There is still so much we don’t know about Kanal Istanbul. But one can assume that it is a huge real estate project through which allies of Erdoğan will get richer while the rest of Istanbul will suffer — permanently.
Ignoring more than a hundred thousand pleas, the Minister of City Planning and Environment hastily accepted the Environmental Impact Assessment (ÇED) report for Kanal Istanbul. Some changes have been made on the report, according to Medyascope. President Erdoğan had said “only housing for 500,000” will be allowed, but the figure has already been changed to 1 million.
On Monday, Cumhuriyet newspaper led with the headline, “The son-in-law knows the drill.” In a move that was supposed to be confidential, Finance Minister and President Erdoğan’s son-in-law, Berat Albayrak, had purchased 13 acres of land in 2012 along the Kanal Istanbul route.
His lawyers claimed that Berat Albayrak’s father started to buy land in 2003 and the minister bought some as well, since “he didn’t want the land to end up in foreign hands.”
Which foreigners could this be referring to? Independent media outlets have reported on several land investments that Saudi, UAE and Kuwaiti businessmen have purchased along the Kanal Istanbul route.
Çiğdem Toker from Sözcü newspaper recently wrote that Arab investors have purchased 300 acres of land so far. Journalists are not allowed to view land registrations, and Toker could obtain this information from a secret source. Whilst Erdoğan proudly defended the purchase of land by the mother of a Qatari prince, there has been no word on other foreign investments.
Meanwhile, well-known economists have questioned how Kanal Istanbul will be financed, but they haven’t yet received any answers. Prof. Dr. Haluk Levent from Bilgi University believes that Kanal Istanbul is a Ponzi scheme, but with a difference: in a Ponzi Scheme, everything must be on the record, but this is not the case for Kanal Istanbul. The scheme is changing the town planning and zoning.
“There is no feasibility study for this project. The cost of the Kanal is unclear, changing between 8.5 billion and 20 billion dollars. However, our colleagues have calculated that a minimum of 35 billion dollars is needed only for the excavation. One hundred and fifty thousand acres of land is to be expropriated. Some obviously knew and positioned themselves along the Kanal’s route. In my view, Kanal Istanbul is a huge dispossession project,” says Prof. Levent.

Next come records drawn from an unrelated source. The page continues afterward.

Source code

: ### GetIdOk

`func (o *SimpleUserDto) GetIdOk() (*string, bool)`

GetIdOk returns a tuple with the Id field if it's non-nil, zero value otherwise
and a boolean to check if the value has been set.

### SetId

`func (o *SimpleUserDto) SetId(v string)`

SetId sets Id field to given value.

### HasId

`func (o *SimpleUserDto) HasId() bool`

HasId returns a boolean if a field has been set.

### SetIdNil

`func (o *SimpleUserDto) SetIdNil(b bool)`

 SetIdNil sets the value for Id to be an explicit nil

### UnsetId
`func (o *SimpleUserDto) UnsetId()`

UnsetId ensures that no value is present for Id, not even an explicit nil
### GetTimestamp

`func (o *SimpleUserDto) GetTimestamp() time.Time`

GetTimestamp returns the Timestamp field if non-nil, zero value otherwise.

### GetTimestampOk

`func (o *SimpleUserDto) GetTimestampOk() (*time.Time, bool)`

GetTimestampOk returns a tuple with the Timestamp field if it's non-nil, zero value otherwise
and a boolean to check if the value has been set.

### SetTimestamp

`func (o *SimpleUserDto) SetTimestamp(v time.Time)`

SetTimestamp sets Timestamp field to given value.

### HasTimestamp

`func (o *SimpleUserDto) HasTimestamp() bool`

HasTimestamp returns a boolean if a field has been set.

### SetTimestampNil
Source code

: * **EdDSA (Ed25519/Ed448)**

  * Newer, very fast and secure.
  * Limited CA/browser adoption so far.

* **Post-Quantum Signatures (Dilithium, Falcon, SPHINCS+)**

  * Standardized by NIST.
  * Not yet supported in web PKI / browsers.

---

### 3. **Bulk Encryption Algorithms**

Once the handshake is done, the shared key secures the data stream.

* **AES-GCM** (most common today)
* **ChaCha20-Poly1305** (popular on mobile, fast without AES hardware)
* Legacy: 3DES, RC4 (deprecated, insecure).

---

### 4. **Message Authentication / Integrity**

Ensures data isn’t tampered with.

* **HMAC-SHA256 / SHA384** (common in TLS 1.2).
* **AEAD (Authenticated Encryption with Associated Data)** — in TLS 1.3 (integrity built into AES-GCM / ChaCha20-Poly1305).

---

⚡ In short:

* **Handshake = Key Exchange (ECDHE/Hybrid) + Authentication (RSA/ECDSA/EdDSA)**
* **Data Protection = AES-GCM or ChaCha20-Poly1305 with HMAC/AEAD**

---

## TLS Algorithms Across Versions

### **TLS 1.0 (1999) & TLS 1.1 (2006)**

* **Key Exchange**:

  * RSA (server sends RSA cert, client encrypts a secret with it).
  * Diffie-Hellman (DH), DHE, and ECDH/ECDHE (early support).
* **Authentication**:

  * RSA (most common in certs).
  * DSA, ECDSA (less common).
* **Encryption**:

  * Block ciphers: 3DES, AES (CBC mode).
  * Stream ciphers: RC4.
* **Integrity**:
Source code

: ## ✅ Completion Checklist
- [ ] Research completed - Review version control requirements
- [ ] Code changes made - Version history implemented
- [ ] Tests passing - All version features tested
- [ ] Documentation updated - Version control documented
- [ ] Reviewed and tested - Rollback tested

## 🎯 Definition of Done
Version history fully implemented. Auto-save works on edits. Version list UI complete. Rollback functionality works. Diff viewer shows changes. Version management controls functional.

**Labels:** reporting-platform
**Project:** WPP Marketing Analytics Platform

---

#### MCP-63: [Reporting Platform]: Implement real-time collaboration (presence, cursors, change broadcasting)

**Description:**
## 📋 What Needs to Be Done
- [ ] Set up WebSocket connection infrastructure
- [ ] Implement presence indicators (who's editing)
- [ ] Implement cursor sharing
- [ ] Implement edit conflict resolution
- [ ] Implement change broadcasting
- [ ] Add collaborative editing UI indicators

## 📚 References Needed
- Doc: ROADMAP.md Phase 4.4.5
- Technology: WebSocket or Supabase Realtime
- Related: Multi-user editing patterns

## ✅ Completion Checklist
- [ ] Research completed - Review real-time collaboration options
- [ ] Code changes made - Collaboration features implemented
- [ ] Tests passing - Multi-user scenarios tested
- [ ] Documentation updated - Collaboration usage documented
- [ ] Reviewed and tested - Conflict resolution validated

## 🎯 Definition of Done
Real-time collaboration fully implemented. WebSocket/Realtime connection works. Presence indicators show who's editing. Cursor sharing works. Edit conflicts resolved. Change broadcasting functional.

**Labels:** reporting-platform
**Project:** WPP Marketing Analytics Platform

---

Prof. Levent believes that the Kanal cannot be finished, because it cannot be financed. He thinks that after the first excavations, investors will give up their land and leave.
Kanal Istanbul will be an ecological disaster for Istanbul and for the whole region. But it will have an enormous impact on local people as well. “Istanbul will get much poorer,” says associate professor of sociology, Ayfer Bartu Candan of Boğaziçi University, who analyzed the social impact section of the ÇED report.
“Kanal Istanbul will affect a huge area, where hundreds of thousands of people are living. As the report states, 52 percent of them are farmers, and this the only way for them to make a living. The canal project will destroy their land and the means to survive.”
The ÇED report actually states that the impact of the canal on the local population will be “highly negative” and “permanent” on many accounts. The only positive social aspect noted in the report was the “employment during construction.”
Professor Candan believes that this assessment is not true, since the construction period will not last, and not everyone can become a construction worker.
Both professors believe that financially and socially, Kanal Istanbul is a total waste. Istanbul — actually, Turkey — has a tremendous problem of wasting its resources. Instead of solving its problems and talking about climate crisis, the government is creating new problems such as this canal project.